*Work request:*
Count the lines in the data below that contain the word "Speaker", and reply with that number alone.

*Task inputs:*
- - -
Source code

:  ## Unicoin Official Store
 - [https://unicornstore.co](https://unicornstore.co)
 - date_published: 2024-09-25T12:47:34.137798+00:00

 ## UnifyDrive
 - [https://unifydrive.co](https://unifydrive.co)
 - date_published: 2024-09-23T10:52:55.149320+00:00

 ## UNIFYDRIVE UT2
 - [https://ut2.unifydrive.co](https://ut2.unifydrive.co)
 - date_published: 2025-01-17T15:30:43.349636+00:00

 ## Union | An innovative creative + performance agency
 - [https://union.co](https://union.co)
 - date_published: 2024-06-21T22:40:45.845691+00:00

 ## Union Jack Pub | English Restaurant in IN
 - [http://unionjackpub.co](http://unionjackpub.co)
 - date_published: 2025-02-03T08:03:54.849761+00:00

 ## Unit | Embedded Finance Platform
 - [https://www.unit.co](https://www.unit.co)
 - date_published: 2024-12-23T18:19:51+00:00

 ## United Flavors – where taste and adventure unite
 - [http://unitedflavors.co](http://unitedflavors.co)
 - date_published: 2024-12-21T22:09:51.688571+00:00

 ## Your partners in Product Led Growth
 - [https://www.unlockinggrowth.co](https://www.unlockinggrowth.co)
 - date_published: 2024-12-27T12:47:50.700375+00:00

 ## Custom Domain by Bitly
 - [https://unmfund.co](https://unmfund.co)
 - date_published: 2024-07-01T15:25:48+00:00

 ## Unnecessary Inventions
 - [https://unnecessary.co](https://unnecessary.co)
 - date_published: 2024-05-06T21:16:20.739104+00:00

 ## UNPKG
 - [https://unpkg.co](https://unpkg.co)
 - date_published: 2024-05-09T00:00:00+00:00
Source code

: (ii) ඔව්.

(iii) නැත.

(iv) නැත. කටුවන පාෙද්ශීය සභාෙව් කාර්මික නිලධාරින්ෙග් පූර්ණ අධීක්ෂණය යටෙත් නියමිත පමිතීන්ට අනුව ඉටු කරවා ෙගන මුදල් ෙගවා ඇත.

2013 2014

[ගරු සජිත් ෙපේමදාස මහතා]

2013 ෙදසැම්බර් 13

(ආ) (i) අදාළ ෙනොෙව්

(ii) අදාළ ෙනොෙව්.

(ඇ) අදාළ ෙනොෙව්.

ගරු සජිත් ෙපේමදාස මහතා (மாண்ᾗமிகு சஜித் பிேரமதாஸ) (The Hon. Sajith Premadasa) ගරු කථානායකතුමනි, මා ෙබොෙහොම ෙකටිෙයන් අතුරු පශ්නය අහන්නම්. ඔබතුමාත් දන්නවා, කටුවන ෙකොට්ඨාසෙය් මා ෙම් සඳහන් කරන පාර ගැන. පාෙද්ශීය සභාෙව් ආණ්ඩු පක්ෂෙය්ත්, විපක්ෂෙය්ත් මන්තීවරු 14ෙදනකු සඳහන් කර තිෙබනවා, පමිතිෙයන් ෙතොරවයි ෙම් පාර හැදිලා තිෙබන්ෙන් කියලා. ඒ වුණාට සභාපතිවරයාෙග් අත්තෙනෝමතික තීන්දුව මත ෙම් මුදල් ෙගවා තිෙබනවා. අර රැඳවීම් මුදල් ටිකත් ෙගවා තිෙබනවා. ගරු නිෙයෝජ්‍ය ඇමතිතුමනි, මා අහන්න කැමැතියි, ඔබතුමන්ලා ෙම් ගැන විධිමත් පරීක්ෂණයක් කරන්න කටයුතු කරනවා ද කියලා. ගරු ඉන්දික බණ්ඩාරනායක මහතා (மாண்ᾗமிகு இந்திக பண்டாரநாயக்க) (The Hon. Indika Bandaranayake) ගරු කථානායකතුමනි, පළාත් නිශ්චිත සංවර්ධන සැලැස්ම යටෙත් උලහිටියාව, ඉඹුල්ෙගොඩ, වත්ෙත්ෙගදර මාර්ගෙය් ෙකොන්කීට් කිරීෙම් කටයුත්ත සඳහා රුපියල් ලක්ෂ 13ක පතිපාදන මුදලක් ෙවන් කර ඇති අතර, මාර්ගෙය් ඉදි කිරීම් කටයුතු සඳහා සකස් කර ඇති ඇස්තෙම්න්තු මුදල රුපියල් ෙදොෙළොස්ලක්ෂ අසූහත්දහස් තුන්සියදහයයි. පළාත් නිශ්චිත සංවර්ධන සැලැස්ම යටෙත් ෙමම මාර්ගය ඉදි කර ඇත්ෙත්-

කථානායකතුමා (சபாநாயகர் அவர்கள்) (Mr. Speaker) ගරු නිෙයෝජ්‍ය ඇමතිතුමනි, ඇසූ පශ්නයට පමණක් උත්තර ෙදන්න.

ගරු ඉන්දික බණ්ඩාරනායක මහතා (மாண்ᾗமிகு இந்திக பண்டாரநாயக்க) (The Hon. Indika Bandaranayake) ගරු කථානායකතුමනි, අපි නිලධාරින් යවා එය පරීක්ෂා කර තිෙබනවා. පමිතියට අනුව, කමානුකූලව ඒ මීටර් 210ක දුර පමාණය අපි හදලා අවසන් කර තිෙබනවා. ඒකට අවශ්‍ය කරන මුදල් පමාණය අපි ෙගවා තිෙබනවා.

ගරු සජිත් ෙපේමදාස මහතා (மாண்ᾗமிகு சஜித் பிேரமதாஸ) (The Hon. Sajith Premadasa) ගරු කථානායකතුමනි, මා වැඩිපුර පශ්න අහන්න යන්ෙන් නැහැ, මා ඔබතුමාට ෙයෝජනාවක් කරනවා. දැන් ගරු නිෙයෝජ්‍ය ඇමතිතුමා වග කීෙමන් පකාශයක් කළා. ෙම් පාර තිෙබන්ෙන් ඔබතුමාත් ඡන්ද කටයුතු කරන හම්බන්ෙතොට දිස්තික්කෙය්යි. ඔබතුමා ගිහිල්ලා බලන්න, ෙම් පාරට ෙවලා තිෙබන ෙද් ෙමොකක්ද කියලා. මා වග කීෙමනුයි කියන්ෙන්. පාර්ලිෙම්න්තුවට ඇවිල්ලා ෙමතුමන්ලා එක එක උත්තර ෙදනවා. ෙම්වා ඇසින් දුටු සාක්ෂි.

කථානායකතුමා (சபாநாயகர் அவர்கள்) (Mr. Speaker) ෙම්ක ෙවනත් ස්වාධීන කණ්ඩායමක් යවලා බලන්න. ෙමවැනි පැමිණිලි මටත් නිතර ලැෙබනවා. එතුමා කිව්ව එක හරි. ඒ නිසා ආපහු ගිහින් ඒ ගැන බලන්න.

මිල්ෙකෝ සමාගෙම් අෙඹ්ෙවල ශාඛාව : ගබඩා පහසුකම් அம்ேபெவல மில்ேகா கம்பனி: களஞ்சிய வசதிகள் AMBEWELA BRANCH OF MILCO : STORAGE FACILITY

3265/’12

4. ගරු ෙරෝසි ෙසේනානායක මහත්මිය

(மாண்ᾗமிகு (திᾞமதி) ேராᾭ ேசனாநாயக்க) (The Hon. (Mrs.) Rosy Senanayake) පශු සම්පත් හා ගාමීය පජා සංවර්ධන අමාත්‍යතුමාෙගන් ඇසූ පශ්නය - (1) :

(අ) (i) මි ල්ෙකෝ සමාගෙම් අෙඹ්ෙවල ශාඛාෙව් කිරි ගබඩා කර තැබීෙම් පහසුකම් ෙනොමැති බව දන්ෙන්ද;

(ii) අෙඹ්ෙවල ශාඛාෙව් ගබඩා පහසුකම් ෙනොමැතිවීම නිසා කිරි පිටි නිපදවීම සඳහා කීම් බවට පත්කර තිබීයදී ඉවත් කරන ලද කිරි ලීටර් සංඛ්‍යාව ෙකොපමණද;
- - -
*Answer box:*
2